• **ENTRIES SHOWN**:
▶
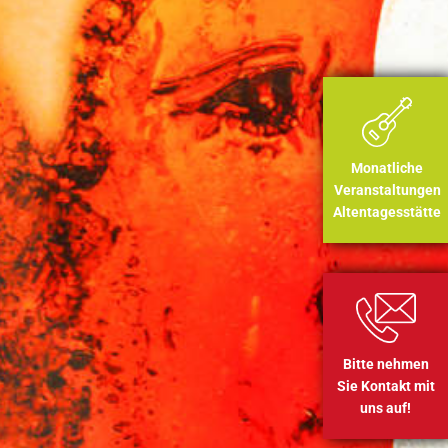
Monatliche
Veranstaltungen
Altentagesstätte
Bitte nehmen
Sie Kontakt mit
uns auf!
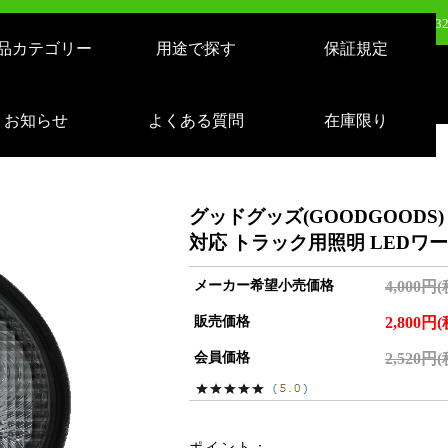
売：LEDサーチライト 充電式 10000lm 1500m遠距離照射 スタンドつき IP65 
品カテゴリー
用途で探す
保証規定
日（月）新発売：逆富士形 40W形/24W切り替え 4800lm 天井照明 LD-24-40
日（火）新発売：500W LEDバルーンライト AirGlowエアグロウ EVO KT-BL5
お知らせ
よくある質問
在庫限り
グッドグッズ(GOODGOODS) LE
対応 トラック用照明 LEDワー
メーカー希望小売価格
4,000円
販売価格
2,800円
会員価格
2,520円
ポイント：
◀
• **WHAT IS NEEDED**:
Reproduce every one of the lines above word for word, leaving the pictures out of your answer.

• **ANSWER SPACE**:
Monatliche
Veranstaltungen
Altentagesstätte
Bitte nehmen
Sie Kontakt mit
uns auf!
売：LEDサーチライト 充電式 10000lm 1500m遠距離照射 スタンドつき IP65 
品カテゴリー
用途で探す
保証規定
日（月）新発売：逆富士形 40W形/24W切り替え 4800lm 天井照明 LD-24-40
日（火）新発売：500W LEDバルーンライト AirGlowエアグロウ EVO KT-BL5
お知らせ
よくある質問
在庫限り
グッドグッズ(GOODGOODS) LE
対応 トラック用照明 LEDワー
メーカー希望小売価格
4,000円
販売価格
2,800円
会員価格
2,520円
ポイント：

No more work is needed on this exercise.